§ Task requirements
Whenever a line below mentions the word "entfernt", that line should be copied.

Dataset records:
=-=-=-=-=
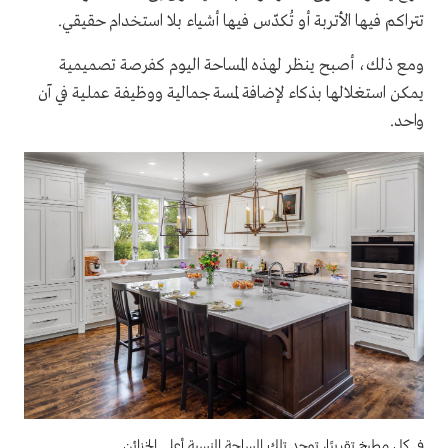
تتراكم فيها الأتربة أو تُكدّس فيها أشياء بلا استخدام حقيقي.
ومع ذلك، أصبح ينظر لهذه المساحة اليوم كفرصة تصميمية
يمكن استغلالها بذكاء لإضافة لمسة جمالية ووظيفة عملية في آن
واحد.
في كل مطبخ تقريبًا، توجد تلك المساحة المنسية أعلى الخزائن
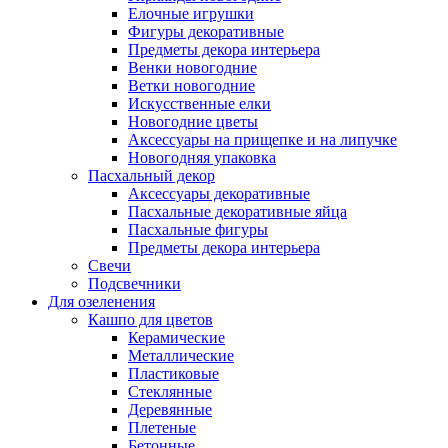
Елочные игрушки
Фигуры декоративные
Предметы декора интерьера
Венки новогодние
Ветки новогодние
Искусственные елки
Новогодние цветы
Аксессуары на прищепке и на липучке
Новогодняя упаковка
Пасхальный декор
Аксессуары декоративные
Пасхальные декоративные яйца
Пасхальные фигуры
Предметы декора интерьера
Свечи
Подсвечники
Для озеленения
Кашпо для цветов
Керамические
Металлические
Пластиковые
Стеклянные
Деревянные
Плетеные
Бетонные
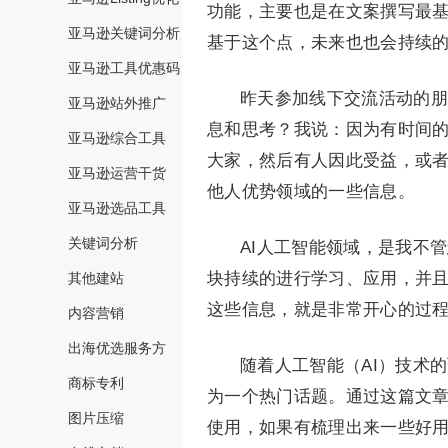
功能，主要也是在文案撰写最基
亚马逊关键词分析
基于这个点，未来也也会持续的
亚马逊工具优惠码
昨天参加线下交流活动的朋
亚马逊站外推广
息和思考？我说：因为有时间
亚马逊综合工具
大家，然后有人因此受益，或
亚马逊运营干货
他人优势领域的一些信息。
亚马逊选品工具
关键词分析
AI人工智能领域，是我不
块持续的进行学习、应用，并
其他建站
这些信息，就是非常开心的过
内容营销
出海优选服务方
随着人工智能（AI）技术
商标专利
为一个热门话题。通过这篇文章
图片压缩
使用，如果有梳理出来一些好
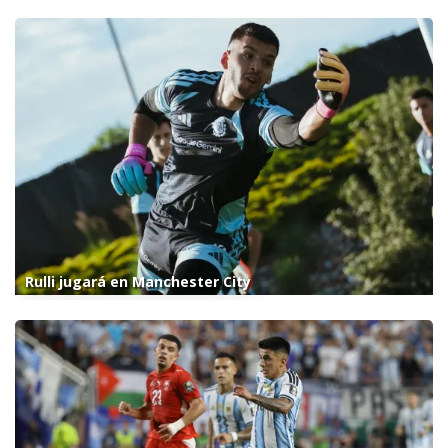
Rulli jugará en Manchester City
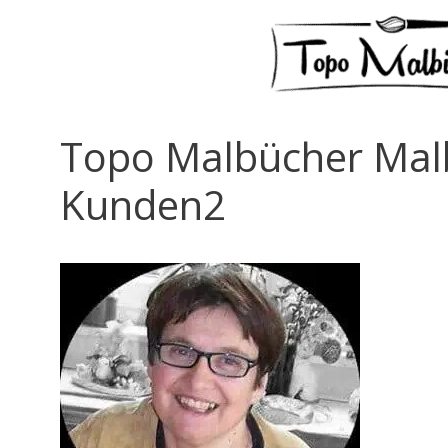
Topo Malbücher Mal
Kunden2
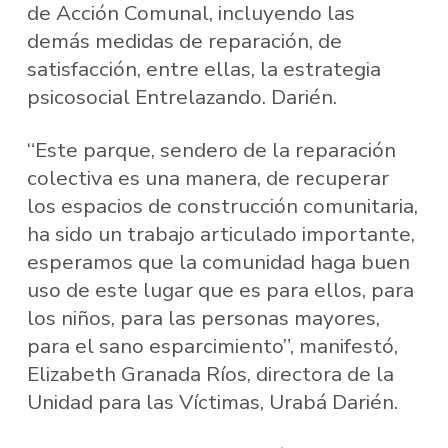
de Acción Comunal, incluyendo las
demás medidas de reparación, de
satisfacción, entre ellas, la estrategia
psicosocial Entrelazando. Darién.
“Este parque, sendero de la reparación
colectiva es una manera, de recuperar
los espacios de construcción comunitaria,
ha sido un trabajo articulado importante,
esperamos que la comunidad haga buen
uso de este lugar que es para ellos, para
los niños, para las personas mayores,
para el sano esparcimiento”, manifestó,
Elizabeth Granada Ríos, directora de la
Unidad para las Víctimas, Urabá Darién.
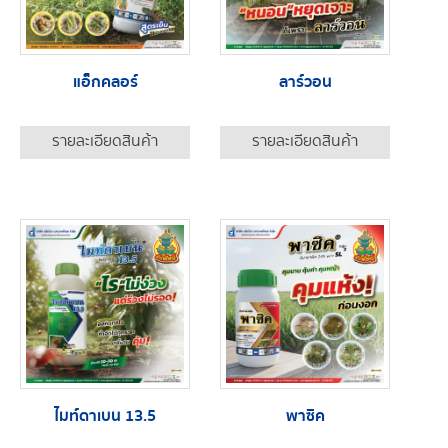
แอ็กคลอร์
ลาร์วอน
รายละเอียดสินค้า
รายละเอียดสินค้า
ไมท์ดาเบน 13.5
พาซิค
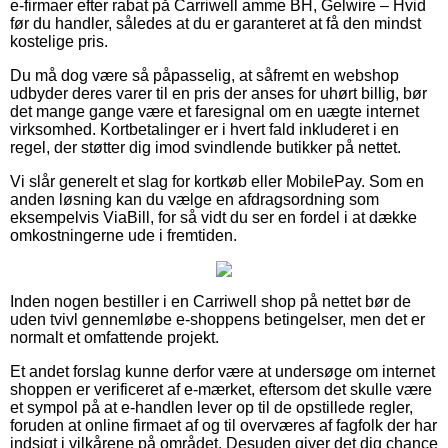
e-firmaer efter rabat på Carriwell amme BH, Gelwire – Hvid
før du handler, således at du er garanteret at få den mindst
kostelige pris.
Du må dog være så påpasselig, at såfremt en webshop
udbyder deres varer til en pris der anses for uhørt billig, bør
det mange gange være et faresignal om en uægte internet
virksomhed. Kortbetalinger er i hvert fald inkluderet i en
regel, der støtter dig imod svindlende butikker på nettet.
Vi slår generelt et slag for kortkøb eller MobilePay. Som en
anden løsning kan du vælge en afdragsordning som
eksempelvis ViaBill, for så vidt du ser en fordel i at dække
omkostningerne ude i fremtiden.
Inden nogen bestiller i en Carriwell shop på nettet bør de
uden tvivl gennemløbe e-shoppens betingelser, men det er
normalt et omfattende projekt.
Et andet forslag kunne derfor være at undersøge om internet
shoppen er verificeret af e-mærket, eftersom det skulle være
et sympol på at e-handlen lever op til de opstillede regler,
foruden at online firmaet af og til overværes af fagfolk der har
indsigt i vilkårene på området. Desuden giver det dig chance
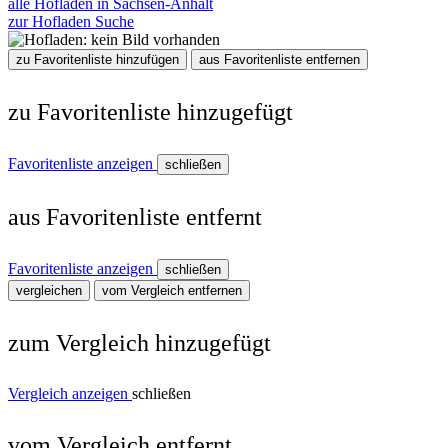
alle Hofläden in Sachsen-Anhalt
zur Hofladen Suche
zu Favoritenliste hinzufügen
aus Favoritenliste entfernen
zu Favoritenliste hinzugefügt
Favoritenliste anzeigen
schließen
aus Favoritenliste entfernt
Favoritenliste anzeigen
schließen
vergleichen
vom Vergleich entfernen
zum Vergleich hinzugefügt
Vergleich anzeigen
schließen
vom Vergleich entfernt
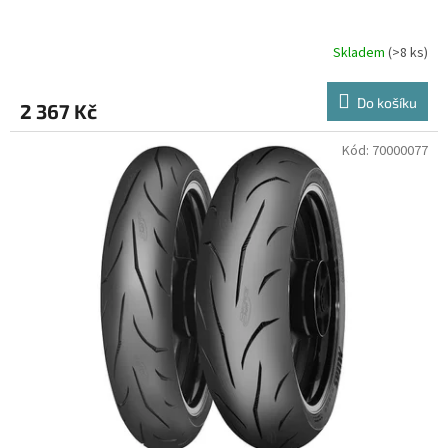
Skladem
(>8 ks)
Do košíku
2 367 Kč
Kód:
70000077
=-=-=-=-=
§ Problem solution
aus Favoritenliste entfernt
vom Vergleich entfernt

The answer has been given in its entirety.